1831355 Members
3252 Online
110024 Solutions
New Discussion

check duplicate string

 
nash11
Frequent Advisor

check duplicate string

I have a file , the content is :
aaa
bbb
ccc
ddd
eee
fff
ggg
aaa


the string "aaa" is duplicate , if I want to check any other duplicate string in the file , what can I do , can anyone help me ? thx

6 REPLIES 6
A. Clay Stephenson
Acclaimed Contributor

Re: check duplicate string

sort < myfile | uniq -d

This will output any duplicate lines. Man uniq for details.
If it ain't broke, I can fix that.
Hein van den Heuvel
Honored Contributor

Re: check duplicate string

sort and uniq are the right tools, as explained.

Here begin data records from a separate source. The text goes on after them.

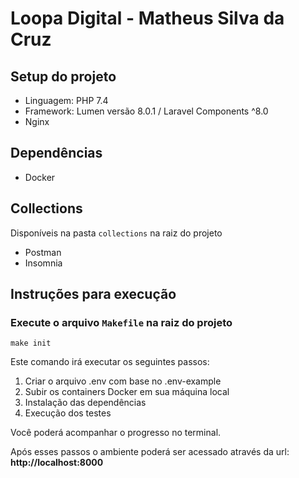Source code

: # Loopa Digital - Matheus Silva da Cruz

## Setup do projeto

-   Linguagem: PHP 7.4
-   Framework: Lumen versão 8.0.1 / Laravel Components ^8.0
-   Nginx

## Dependências

-   Docker

## Collections

Disponíveis na pasta `collections` na raiz do projeto

-   Postman
-   Insomnia

## Instruções para execução

### Execute o arquivo `Makefile` na raiz do projeto

`make init`

Este comando irá executar os seguintes passos:

1. Criar o arquivo .env com base no .env-example
2. Subir os containers Docker em sua máquina local
3. Instalação das dependências
4. Execução dos testes

Você poderá acompanhar o progresso no terminal.

Após esses passos o ambiente poderá ser acessado através da url: **http://localhost:8000**
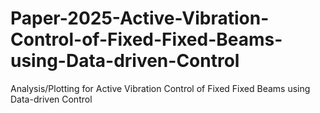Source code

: # Paper-2025-Active-Vibration-Control-of-Fixed-Fixed-Beams-using-Data-driven-Control
Analysis/Plotting for Active Vibration Control of Fixed Fixed Beams using Data-driven Control
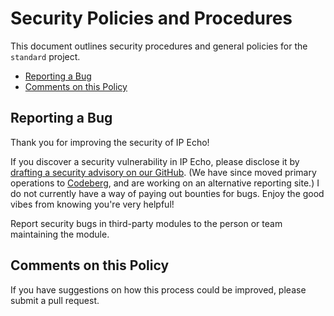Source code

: # Security Policies and Procedures

This document outlines security procedures and general policies for the `standard`
project.

- [Reporting a Bug](#reporting-a-bug)
- [Comments on this Policy](#comments-on-this-policy)

## Reporting a Bug

Thank you for improving the security of IP Echo!

If you discover a security vulnerability in IP Echo, please disclose it by [drafting a security advisory on our GitHub](https://github.com/AverageHelper/ip-echo-cloudflare/security/advisories/new). (We have since moved primary operations to [Codeberg](https://codeberg.org/AverageHelper/ip-echo-cloudflare), and are working on an alternative reporting site.) I do not currently have a way of paying out bounties for bugs. Enjoy the good vibes from knowing you're very helpful!

Report security bugs in third-party modules to the person or team maintaining
the module.

## Comments on this Policy

If you have suggestions on how this process could be improved, please submit a
pull request.
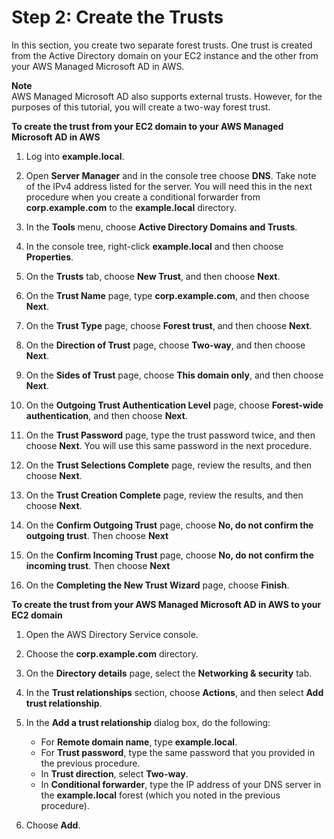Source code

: # Step 2: Create the Trusts<a name="microsoftadtruststep2"></a>

In this section, you create two separate forest trusts\. One trust is created from the Active Directory domain on your EC2 instance and the other from your AWS Managed Microsoft AD in AWS\.

**Note**  
AWS Managed Microsoft AD also supports external trusts\. However, for the purposes of this tutorial, you will create a two\-way forest trust\.

**To create the trust from your EC2 domain to your AWS Managed Microsoft AD in AWS**

1. Log into **example\.local**\.

1. Open **Server Manager** and in the console tree choose **DNS**\. Take note of the IPv4 address listed for the server\. You will need this in the next procedure when you create a conditional forwarder from **corp\.example\.com** to the **example\.local** directory\.

1. In the **Tools** menu, choose **Active Directory Domains and Trusts**\.

1. In the console tree, right\-click **example\.local** and then choose **Properties**\.

1. On the **Trusts** tab, choose **New Trust**, and then choose **Next**\.

1. On the **Trust Name** page, type **corp\.example\.com**, and then choose **Next**\.

1. On the **Trust Type** page, choose **Forest trust**, and then choose **Next**\.

1. On the **Direction of Trust** page, choose **Two\-way**, and then choose **Next**\.

1. On the **Sides of Trust** page, choose **This domain only**, and then choose **Next**\.

1. On the **Outgoing Trust Authentication Level** page, choose **Forest\-wide authentication**, and then choose **Next**\.

1. On the **Trust Password** page, type the trust password twice, and then choose **Next**\. You will use this same password in the next procedure\.

1. On the **Trust Selections Complete** page, review the results, and then choose **Next**\.

1. On the **Trust Creation Complete** page, review the results, and then choose **Next**\.

1. On the **Confirm Outgoing Trust** page, choose **No, do not confirm the outgoing trust**\. Then choose **Next**

1. On the **Confirm Incoming Trust** page, choose **No, do not confirm the incoming trust**\. Then choose **Next**

1. On the **Completing the New Trust Wizard** page, choose **Finish**\.

**To create the trust from your AWS Managed Microsoft AD in AWS to your EC2 domain**

1. Open the AWS Directory Service console\.

1. Choose the **corp\.example\.com** directory\.

1. On the **Directory details** page, select the **Networking & security** tab\.

1. In the **Trust relationships** section, choose **Actions**, and then select **Add trust relationship**\.

1. In the **Add a trust relationship** dialog box, do the following:
   + For **Remote domain name**, type **example\.local**\.
   + For **Trust password**, type the same password that you provided in the previous procedure\.
   + In **Trust direction**, select **Two\-way**\.
   + In **Conditional forwarder**, type the IP address of your DNS server in the **example\.local** forest \(which you noted in the previous procedure\)\. 

1. Choose **Add**\. 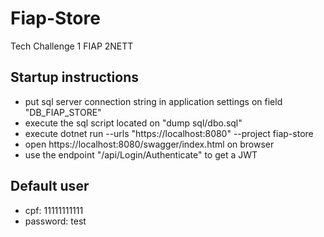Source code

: # Fiap-Store
 Tech Challenge 1 FIAP 2NETT

## Startup instructions
- put sql server connection string in application settings on field "DB_FIAP_STORE"
- execute the sql script located on "dump sql/dbo.sql"
- execute dotnet run --urls "https://localhost:8080" --project fiap-store
- open https://localhost:8080/swagger/index.html on browser
- use the endpoint "/api/Login/Authenticate" to get a JWT

## Default user
- cpf: 11111111111
- password: test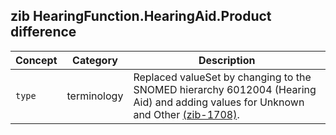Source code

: ## zib HearingFunction.HearingAid.Product difference

| Concept         | Category          | Description                             | 
|-----------------|-------------------|-----------------------------------------|
|`type` | terminology | Replaced valueSet by changing to the SNOMED hierarchy 6012004 (Hearing Aid) and adding values for Unknown and Other [(zib-1708)](https://bits.nictiz.nl/browse/ZIB-1708). |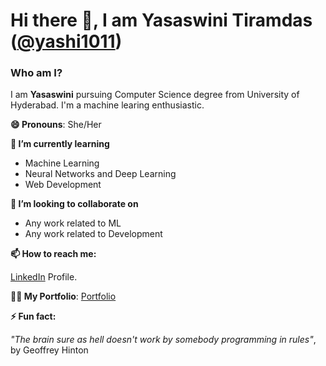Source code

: # Hi there 👋, I am Yasaswini Tiramdas ([@yashi1011](https://yashi1011.github.io))</h1>

### Who am I?

I am **Yasaswini** pursuing Computer Science degree from University of Hyderabad. I'm a machine learing enthusiastic.

**😄 Pronouns**: She/Her

**📖 I’m currently learning**
- Machine Learning
- Neural Networks and Deep Learning
- Web Development

**👯 I’m looking to collaborate on**
- Any work related to ML
- Any work related to Development

**📫 How to reach me:**

[LinkedIn](https://www.linkedin.com/in/yasaswini-tiramdas-20727a18a/) Profile.

**👧🏻 My Portfolio**: [Portfolio](https://yashi1011.github.io)

**⚡ Fun fact:**

*"The brain sure as hell doesn't work by somebody programming in rules"*, by Geoffrey Hinton
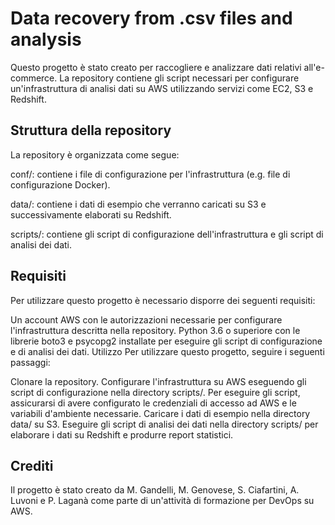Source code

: # Data recovery from .csv files and analysis


Questo progetto è stato creato per raccogliere e analizzare dati relativi all'e-commerce. La repository contiene gli script necessari per configurare un'infrastruttura di analisi dati su AWS utilizzando servizi come EC2, S3 e Redshift.

## Struttura della repository
La repository è organizzata come segue:

conf/: contiene i file di configurazione per l'infrastruttura (e.g. file di configurazione Docker).

data/: contiene i dati di esempio che verranno caricati su S3 e successivamente elaborati su Redshift.

scripts/: contiene gli script di configurazione dell'infrastruttura e gli script di analisi dei dati.

## Requisiti
Per utilizzare questo progetto è necessario disporre dei seguenti requisiti:

Un account AWS con le autorizzazioni necessarie per configurare l'infrastruttura descritta nella repository.
Python 3.6 o superiore con le librerie boto3 e psycopg2 installate per eseguire gli script di configurazione e di analisi dei dati.
Utilizzo
Per utilizzare questo progetto, seguire i seguenti passaggi:

Clonare la repository.
Configurare l'infrastruttura su AWS eseguendo gli script di configurazione nella directory scripts/. Per eseguire gli script, assicurarsi di avere configurato le credenziali di accesso ad AWS e le variabili d'ambiente necessarie.
Caricare i dati di esempio nella directory data/ su S3.
Eseguire gli script di analisi dei dati nella directory scripts/ per elaborare i dati su Redshift e produrre report statistici.

## Crediti
Il progetto è stato creato da M. Gandelli, M. Genovese, S. Ciafartini, A. Luvoni e P. Laganà come parte di un'attività di formazione per DevOps su AWS.

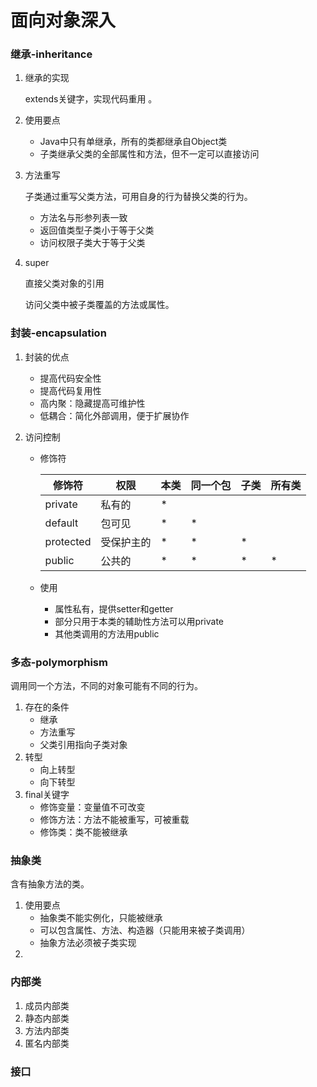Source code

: # 面向对象深入

### 继承-inheritance

1. 继承的实现

    extends关键字，实现代码重用 。

2. 使用要点

    * Java中只有单继承，所有的类都继承自Object类
    * 子类继承父类的全部属性和方法，但不一定可以直接访问

3. 方法重写

    子类通过重写父类方法，可用自身的行为替换父类的行为。

    * 方法名与形参列表一致
    * 返回值类型子类小于等于父类
    * 访问权限子类大于等于父类 

4. super

    直接父类对象的引用

    访问父类中被子类覆盖的方法或属性。

### 封装-encapsulation

1. 封装的优点

    * 提高代码安全性
    * 提高代码复用性
    * 高内聚：隐藏提高可维护性
    * 低耦合：简化外部调用，便于扩展协作

2. 访问控制

    * 修饰符

        | 修饰符    | 权限       | 本类 | 同一个包 | 子类 | 所有类 |
        | --------- | ---------- | ---- | -------- | ---- | ------ |
        | private   | 私有的     | *    |          |      |        |
        | default   | 包可见     | *    | *        |      |        |
        | protected | 受保护主的 | *    | *        | *    |        |
        | public    | 公共的     | *    | *        | *    | *      |

    * 使用

        - 属性私有，提供setter和getter
        - 部分只用于本类的辅助性方法可以用private
        - 其他类调用的方法用public

### 多态-polymorphism

调用同一个方法，不同的对象可能有不同的行为。

1. 存在的条件
    * 继承
    * 方法重写
    * 父类引用指向子类对象
2. 转型
    * 向上转型
    * 向下转型
3. final关键字
    * 修饰变量：变量值不可改变
    * 修饰方法：方法不能被重写，可被重载
    * 修饰类：类不能被继承

### 抽象类

含有抽象方法的类。

1. 使用要点
    * 抽象类不能实例化，只能被继承
    * 可以包含属性、方法、构造器（只能用来被子类调用）
    * 抽象方法必须被子类实现
2. 

### 内部类

1. 成员内部类
2. 静态内部类
3. 方法内部类
4. 匿名内部类

### 接口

For small files I like using perl (or awk) associative array. For example:

# perl -ne "print if $x{$_}++" x.txt

Or

# perl -ne "print if 1==$x{$_}++" x.txt

Or

perl -ne "if (1==$x{$_}++) { print "duplicate: $_" } " x.txt

Cheers,
Hein.
Peter Nikitka
Honored Contributor

Re: check duplicate string

Hi,

you can even the the number of times (double, triple, ...) , a duplicate string occurs:

sort FILE | uniq -dc

mfG Peter
The Universe is a pretty big place, it's bigger than anything anyone has ever dreamed of before. So if it's just us, seems like an awful waste of space, right? Jodie Foster in "Contact"
Ninad_1
Honored Contributor

Re: check duplicate string

You can use
sort filename | uniq -d
to just list the entries which are duplicate (This will not list entries which occur only once)
sort filename | uniq or simply sort -u filename to get unique entries (This will omit the duplicate entries while displaying)
sort filename | uniq -dc | grep -v " 1 "
This will display entries which are duplicate with the count of their occurances.

Regards,
Ninad
Hein van den Heuvel
Honored Contributor

Re: check duplicate string

Hah... perl/awk can do that also:

awk '{a[$0]++} END {for (k in a){v=a[k]; if (v>1) print k, v}}' x

awk '{array[$0]++} END {for (key in array){val=array[key]; if (val>1) print key "=" val}}' x

:-)

Hein.
f. halili
Trusted Contributor

Re: check duplicate string

# sort filename | uniq -d


cheers,
f. halili
derekh